Nuestro Salvador siente y conoce nuestras tentaciones, nuestras dificultades, nuestras angustias y nuestros sufrimientos, porque los padeció todos por voluntad propia como parte de Su expiación. Otros pasajes de las Escrituras afirman eso. En el Nuevo Testamento se declara: “[P]or cuanto él mismo padeció siendo tentado, es poderoso para socorrer a los que son tentados” (Hebreos 2:18). Isaías enseña: “No temas, porque yo estoy contigo; […] te fortalezco; siempre te ayudaré” (Isaías 41:10). Todos los que padecen cualquier clase de debilidad terrenal deben recordar que nuestro Salvador también sufrió ese tipo de dolor, y que, mediante Su expiación, nos ofrece a cada uno de nosotros la fortaleza para sobrellevarlo.

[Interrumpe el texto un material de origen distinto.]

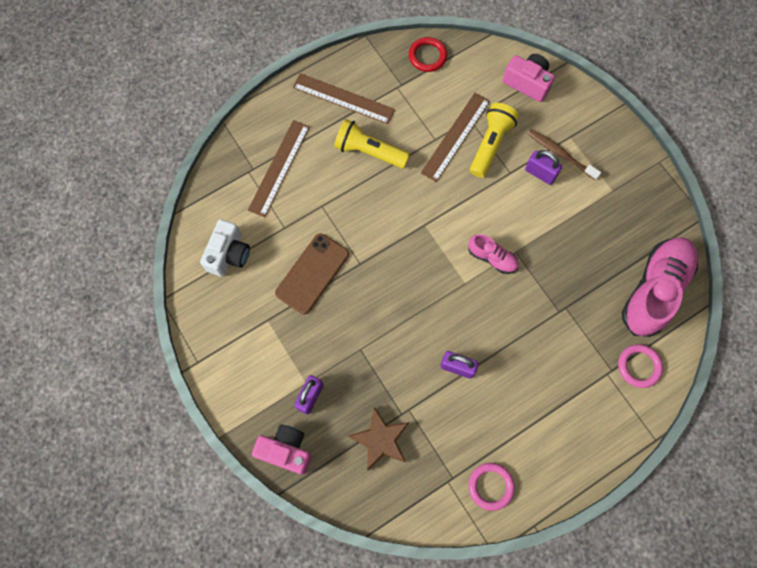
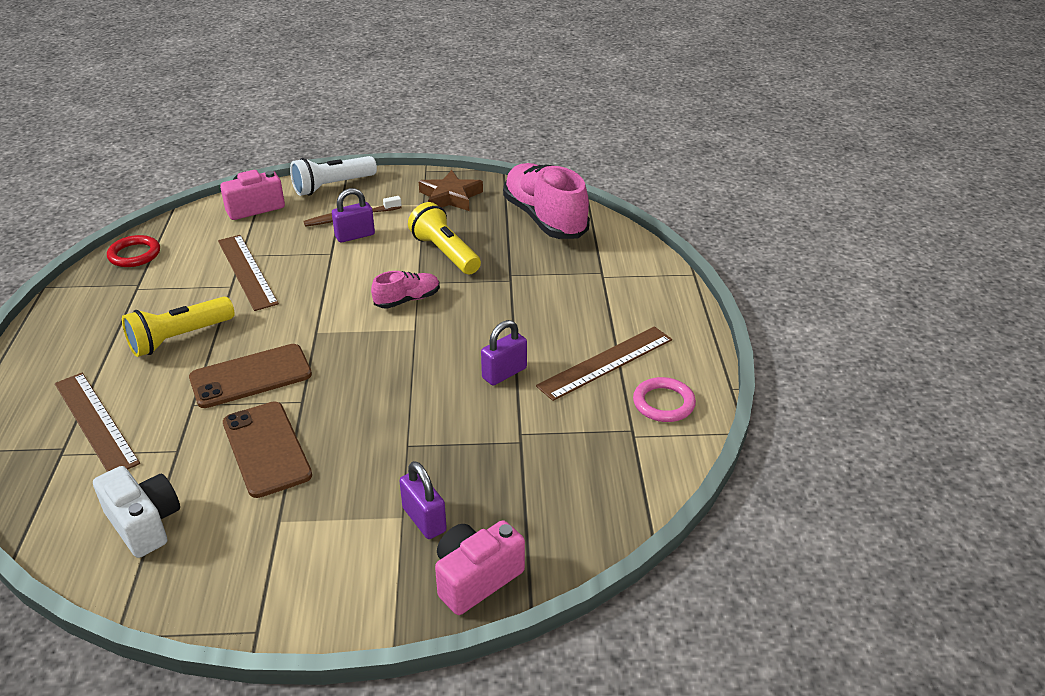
camera: 60 degrees left, 35 degrees down
(343, 98) = (90, 332): brown ruler -> brown ruler (605, 362)
(362, 219) = (251, 376): none -> brown phone
(380, 440) = (537, 474): brown star -> brown star (450, 197)
(490, 144) = (286, 253): yellow flashlight -> yellow flashlight (445, 253)
(590, 113) = (332, 186): none -> white flashlight
(639, 366) = (611, 255): pink ring -> none

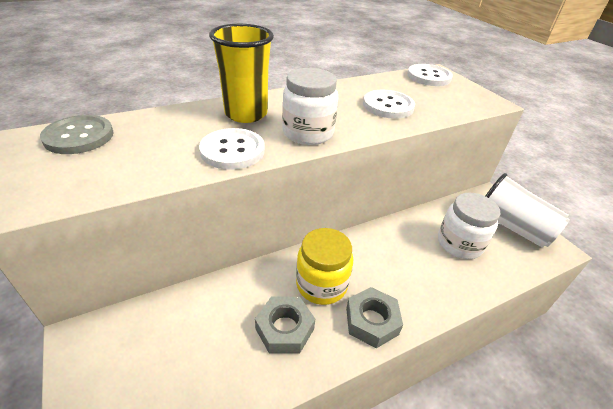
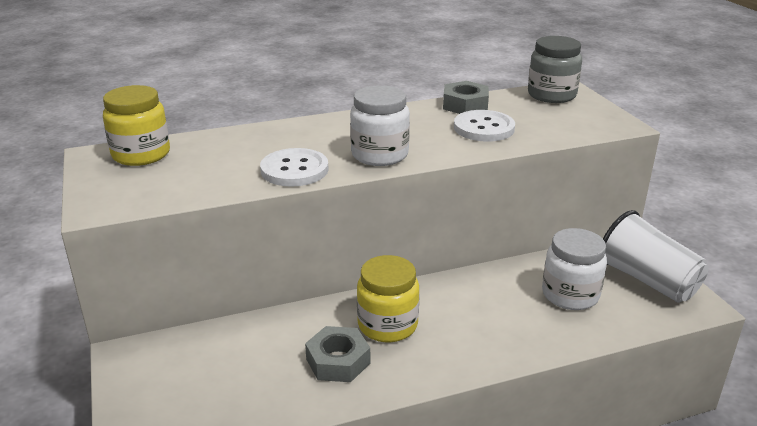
camera: 10 degrees right, 10 degrees down
(79, 136) = (141, 154): grey button -> yellow jar
(246, 114) = (315, 135): yellow cup -> none
(372, 321) = (437, 361): grey nut -> grey nut (465, 105)
(429, 77) = (551, 95): white button -> grey jar

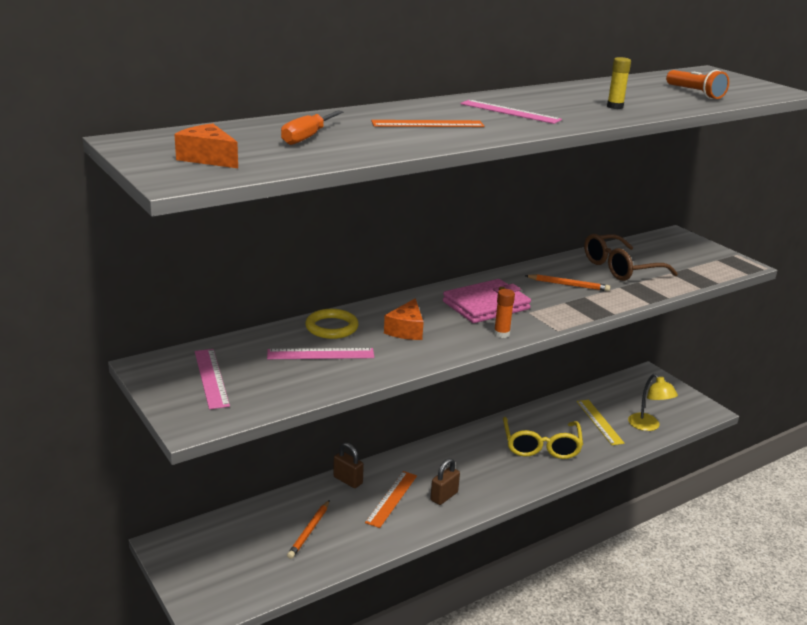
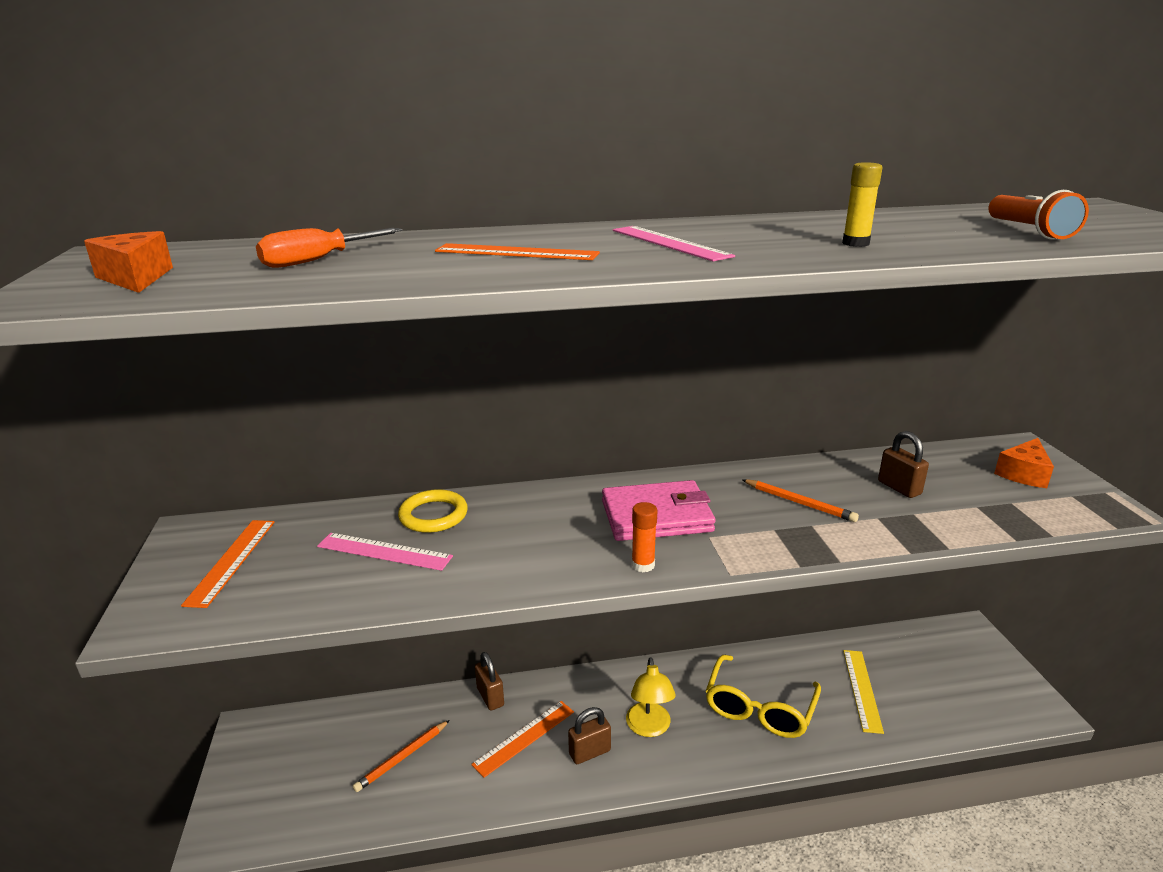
camera: 25 degrees right, 0 degrees up
(211, 378) = (232, 561): pink ruler -> orange ruler
(406, 330) = (520, 535): orange cheese -> orange cheese (1023, 474)
(621, 268) = (899, 488): brown glasses -> brown padlock
(648, 426) = (933, 714): yellow lamp -> yellow lamp (649, 728)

El profeta José Smith resumió todo esto en nuestro tercer Artículo de Fe: “Creemos que por la expiación de Cristo, todo el género humano puede salvarse, mediante la obediencia a las leyes y ordenanzas del Evangelio”.
“¿Qué ha hecho Jesucristo por mí?”, preguntó aquella hermana. Conforme al plan de nuestro Padre Celestial, Él “hi[zo] los cielos y la tierra” (Doctrina y Convenios 14:9) a fin de que cada uno de nosotros pudiera tener la experiencia terrenal necesaria para procurar su destino divino. Como parte del plan del Padre, la resurrección de Jesucristo venció la muerte para asegurar la inmortalidad a cada uno de nosotros. El sacrificio expiatorio de Jesucristo nos da a todos la oportunidad de arrepentirnos de nuestros pecados y regresar limpios a nuestro hogar celestial. Sus mandamientos y convenios nos muestran el camino, y Su sacerdocio nos da la autoridad para efectuar las ordenanzas que son esenciales para alcanzar ese destino. Y nuestro Salvador padeció por voluntad propia todos los dolores y debilidades terrenales a fin de saber cómo fortalecernos en nuestras aflicciones.
Jesucristo hizo todo esto porque ama a todos los hijos de Dios. El amor es la motivación de todo ello, y así fue desde el principio. Dios nos ha dicho en una revelación moderna que Él “creó al hombre, varón y hembra, según su propia imagen […] y les dio mandamientos de que lo amaran y lo sirvieran a él” (Doctrina y Convenios 20:18–19).
Testifico de todo esto y ruego que todos recordemos lo que nuestro Salvador ha hecho por cada uno de nosotros, y que lo amemos y lo sirvamos. En el nombre de Jesucristo. Amén.